Once it's full, he tosses it in a paper bag and into the yard waste outside.
For some, this process might sound confusing and unfamiliar. But for Sanchez, it's a head start.
"We read about it, learned about it and we already had a green bin," said Sanchez.
As of Jan. 1, 2022, a new California law states all residents and businesses can no longer throw food waste like bones, eggs, dairy, and other organic material, including pizza boxes and napkins, into the landfill, also known as your garbage bin.
Instead, those scraps must be tossed into your yard waste bin, making compost caddies a future household staple.
"When I saw that new state legislation kick in, it was a kick in the seat of the pants; we're now seeing new infrastructure put in place," said Jessica Toth, who runs the Solana Center for Environmental Innovation in Encinitas.
Toth and her team have been trying to keep food waste out of the landfill, long before California Senate Bill 1383 was passed, through their independent compost program.
"Forty percent of landfill is organic material to date, and we need to keep it out because it is detrimental to the environment when it off-gases methane," Toth described.
Methane is a greenhouse gas scientists have argued for decades is a driving force of climate change.
"We're seeing the droughts and fires. I think people want to know what they can do," said Toth.
And less food and organic material in landfills mean less methane emitted into the atmosphere.
Toth added, "We only have the capacity to manage a third of all that we're producing today, and we need to find solutions.”
Composting starts with food scraps and other organic materials like mulch and plant debris.

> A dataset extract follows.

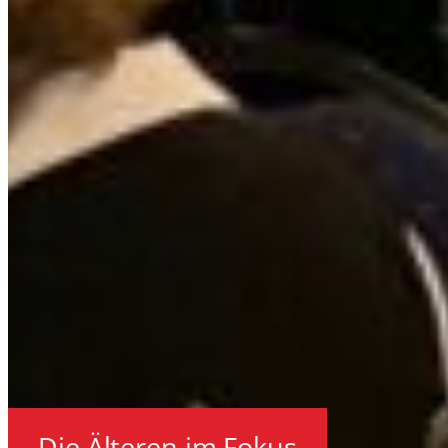
Die Älteren im Fokus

It's all mixed in a large bin heating naturally over time, killing pathogens and seeds but keeping vital nutrients.
This results in an amendment, also known as compost, that you can toss right back into the soil bringing food waste full circle.
Toth added city waste facilities across the state will either take the composting approach or turn organic waste into renewable natural gas through anaerobic digestors.
"In time, we will be where we are with recycling. Children understand about recycling, and they encourage their families to participate, we're seeing the same thing with organic material,” said Toth.